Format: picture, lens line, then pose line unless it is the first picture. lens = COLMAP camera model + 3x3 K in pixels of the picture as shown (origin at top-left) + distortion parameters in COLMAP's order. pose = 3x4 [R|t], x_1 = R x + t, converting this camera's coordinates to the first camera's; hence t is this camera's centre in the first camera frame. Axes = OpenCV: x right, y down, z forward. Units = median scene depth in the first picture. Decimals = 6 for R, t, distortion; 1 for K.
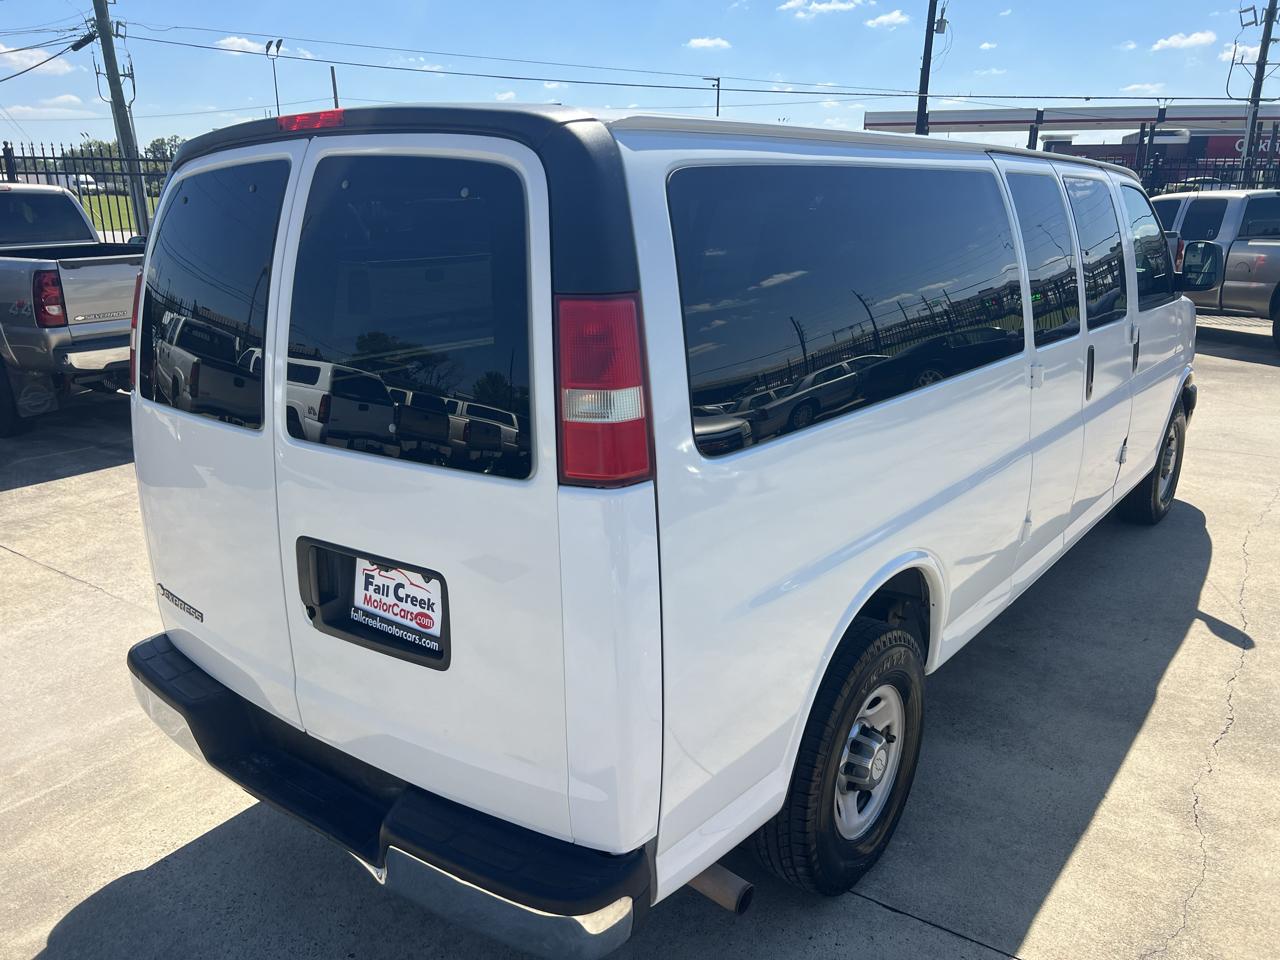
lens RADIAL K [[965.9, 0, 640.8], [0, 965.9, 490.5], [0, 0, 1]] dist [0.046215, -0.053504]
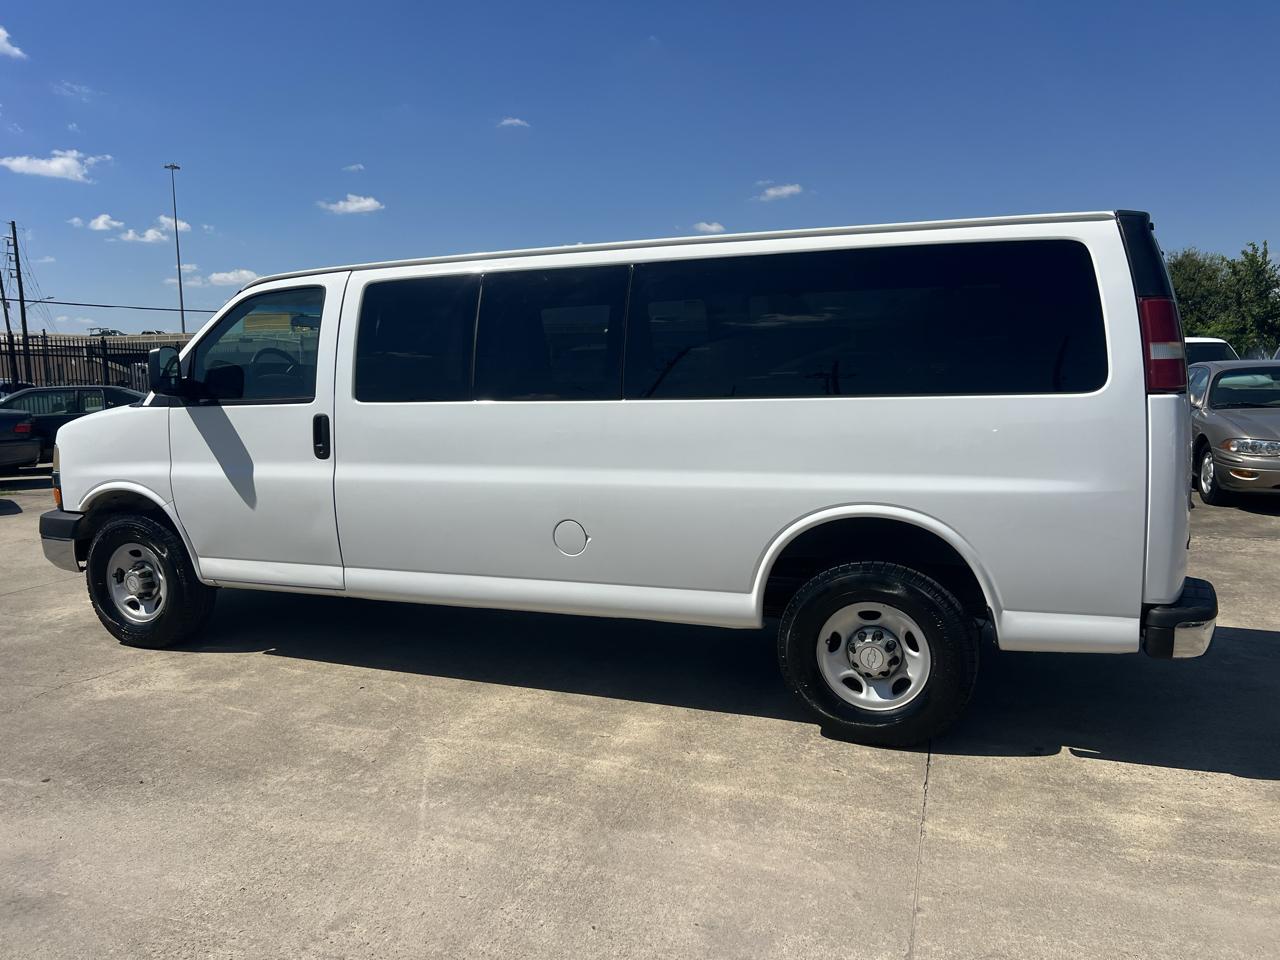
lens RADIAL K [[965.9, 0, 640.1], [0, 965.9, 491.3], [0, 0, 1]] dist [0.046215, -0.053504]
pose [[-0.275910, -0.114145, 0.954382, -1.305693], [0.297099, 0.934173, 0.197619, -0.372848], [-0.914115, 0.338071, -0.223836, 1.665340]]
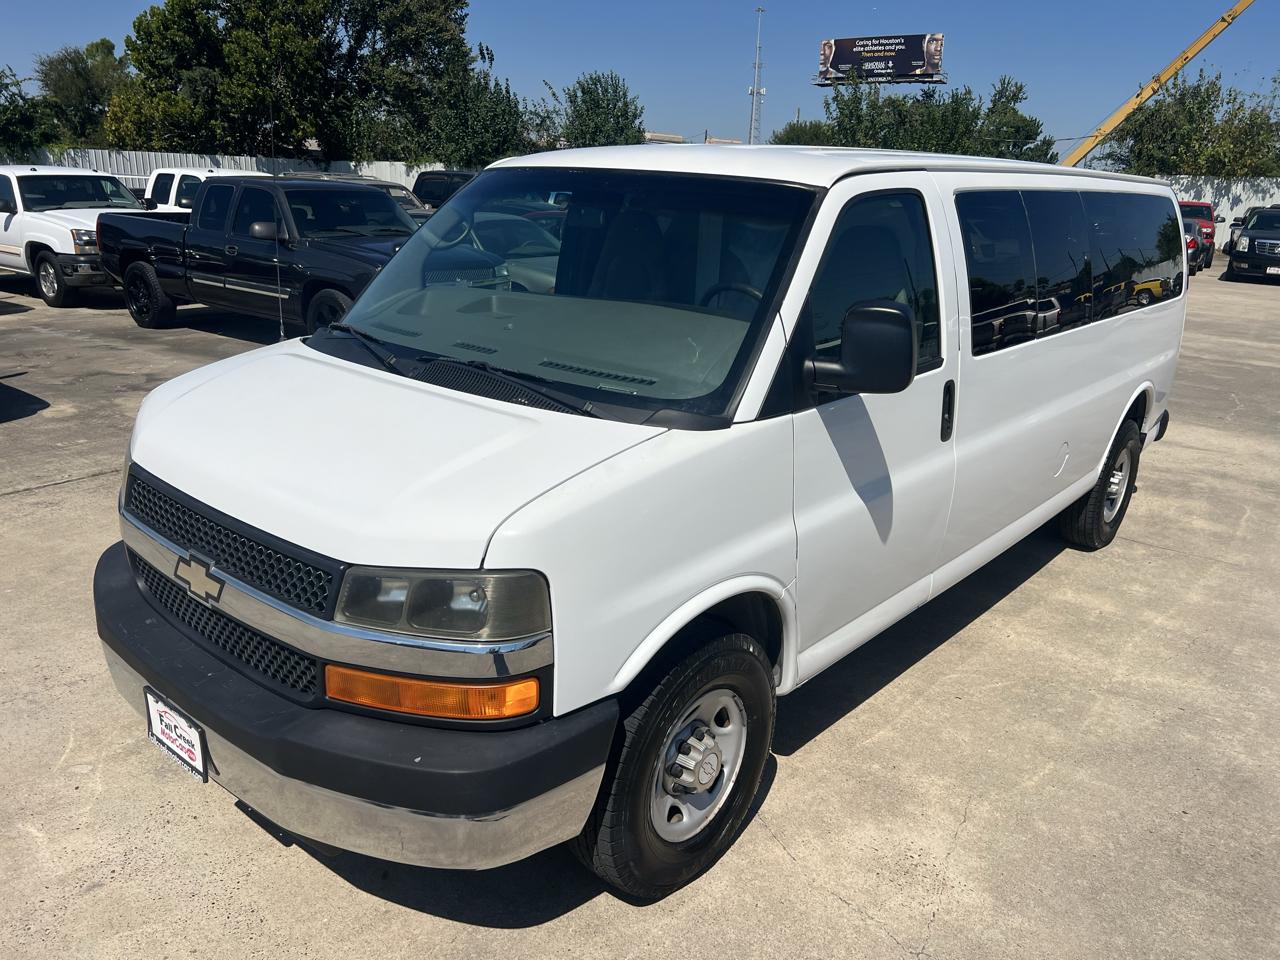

Assignment:
Reproduce the data above, substituting "image" for every occurrence of "picture" and leaving everything else unchanged. Do not include the pictures in your answer.

Finished task:
Format: image, lens line, then pose line unless it is the first image. lens = COLMAP camera model + 3x3 K in pixels of the image as shown (origin at top-left) + distortion parameters in COLMAP's order. pose = 3x4 [R|t], x_1 = R x + t, converting this camera's coordinates to the first camera's; hence t is this camera's centre in the first camera frame. Axes = OpenCV: x right, y down, z forward. Units = median scene depth in the first image. Decimals = 6 for R, t, distortion; 1 for K.
lens RADIAL K [[965.9, 0, 640.8], [0, 965.9, 490.5], [0, 0, 1]] dist [0.046215, -0.053504]
lens RADIAL K [[965.9, 0, 640.1], [0, 965.9, 491.3], [0, 0, 1]] dist [0.046215, -0.053504]
pose [[-0.275910, -0.114145, 0.954382, -1.305693], [0.297099, 0.934173, 0.197619, -0.372848], [-0.914115, 0.338071, -0.223836, 1.665340]]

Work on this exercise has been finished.